"If I have one limb with more reflex can I have a balanced bow that looks right at brace and full draw?"
Maybe. Maybe not. If the handle is kept straight/level, how much difference is there in the limbs of your stave? 'Looks right' is subjective. Forget 'looks right'. You want a bow that ACTS right. So the questions should be...
A). If I have one limb with more reflex, can I have a balanced bow that acts right? B). What would it look like at full draw and at brace height... after balancing?
A) Yes. It can and should be balanced to act right.
B) How it would look after being taught to act right, after balancing and good tillering, like other bows, depends on limb unbraced profiles, center and fulcrum locations, etc. Additionally, with bows like this, the limb with more reflex will 'appear' to flex less in the reflexed area and seem a little stronger overall than it would otherwise at both full draw and brace. It may not be, in either instance.
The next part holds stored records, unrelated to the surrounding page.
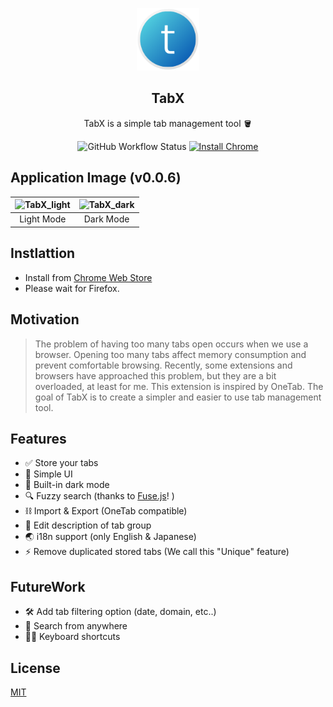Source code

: <p align="center">
    <a href="https://chrome.google.com/webstore/detail/tabx/pnomgepiknocmkmncjkcchojfiookljb?hl=en&authuser=1" target="_blank">
        <img src="src/assets/tabX.png" height="100px"/>
    </a>
</p>
<h2 align="center">TabX</h2>
<p align="center">TabX is a simple tab management tool 🪣</p>

<p align="center">
    <img alt="GitHub Workflow Status" src="https://img.shields.io/github/workflow/status/unvalley/TabX/CI" />
    <a href="https://chrome.google.com/webstore/detail/tabx/pnomgepiknocmkmncjkcchojfiookljb?hl=en&authuser=1">
        <img alt="Install Chrome" src="https://img.shields.io/badge/Install-Chrome-blue"/>
    </a>
</p>

## Application Image (v0.0.6)

| ![TabX_light](https://user-images.githubusercontent.com/38400669/133642613-118dc73f-3135-4c50-86b2-612bdb8e1e3a.png) | ![TabX_dark](https://user-images.githubusercontent.com/38400669/133642626-a4ac5004-0825-4597-8021-7c68d7daef44.png) |
| :------------------------------------------------------------------------------------------------------------------: | :-----------------------------------------------------------------------------------------------------------------: |
|                                                      Light Mode                                                      |                                                      Dark Mode                                                      |

## Instlattion

- Install from [Chrome Web Store](https://chrome.google.com/webstore/detail/tabx/pnomgepiknocmkmncjkcchojfiookljb?hl=en&authuser=1)
- Please wait for Firefox.

## Motivation

> The problem of having too many tabs open occurs when we use a browser. Opening too many tabs affect memory consumption and prevent comfortable browsing.
> Recently, some extensions and browsers have approached this problem, but they are a bit overloaded, at least for me.
> This extension is inspired by OneTab.
> The goal of TabX is to create a simpler and easier to use tab management tool.

## Features

- ✅ Store your tabs
- 💎 Simple UI
- 🌌 Built-in dark mode
- 🔍 Fuzzy search (thanks to [Fuse.js](https://github.com/krisk/Fuse)! )
- ⛓ Import & Export (OneTab compatible)
- 📝 Edit description of tab group
- 🌏 i18n support (only English & Japanese)
- ⚡️ Remove duplicated stored tabs (We call this "Unique" feature)

## FutureWork

- 🛠 Add tab filtering option (date, domain, etc..)
- 🔦 Search from anywhere
- 👨‍💻 Keyboard shortcuts

## License

[MIT](LICENSE.md)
But it will appear that way.
"Can I achieve this(lookin 'right' at brace and balanced at full draw) by putting the reflexed limb at the top or bottom?"
Only if your previous straight bows that 'looked right' were never truly balanced. Since they're different, if the tiller measurements are made to be the same, if either is right, only one can be.
If a straight bow looks a certain way at brace after being balanced at full draw, what makes us think a bow with one reflexed limb, after being balanced at full draw, would, could, or should result in the same tiller measurements or profile at brace? Sure, you could make the tiller measurements the same at brace, but is it 'right' at full draw where it really matters? Is either one? How do you know?
What if one limb was reflexed and the other was deflexed? Make it look 'right' at brace too? I'd be afraid to let the string go of that thing.
I know it's tempting, but don't try to predetermine/guess how a bow will balance at full draw by making it measure or look a certain way at brace. I balance mine all the same way. Some end up positive, some negative, some even.... but they're all 'right'.
For some reason, this is a big hurdle for a lot of folks when it comes to making wooden bows. They want their bows, regardless of their differences, to look a certain way at brace, and basically all the same... with a slightly stronger lower limb, for instance. Probably because that's what they've been told, it's familiar, seems better/easier(it isn't), and it's perhaps their only beacon during the process. Unfortunately, that's probably not how they're going to make their best bows.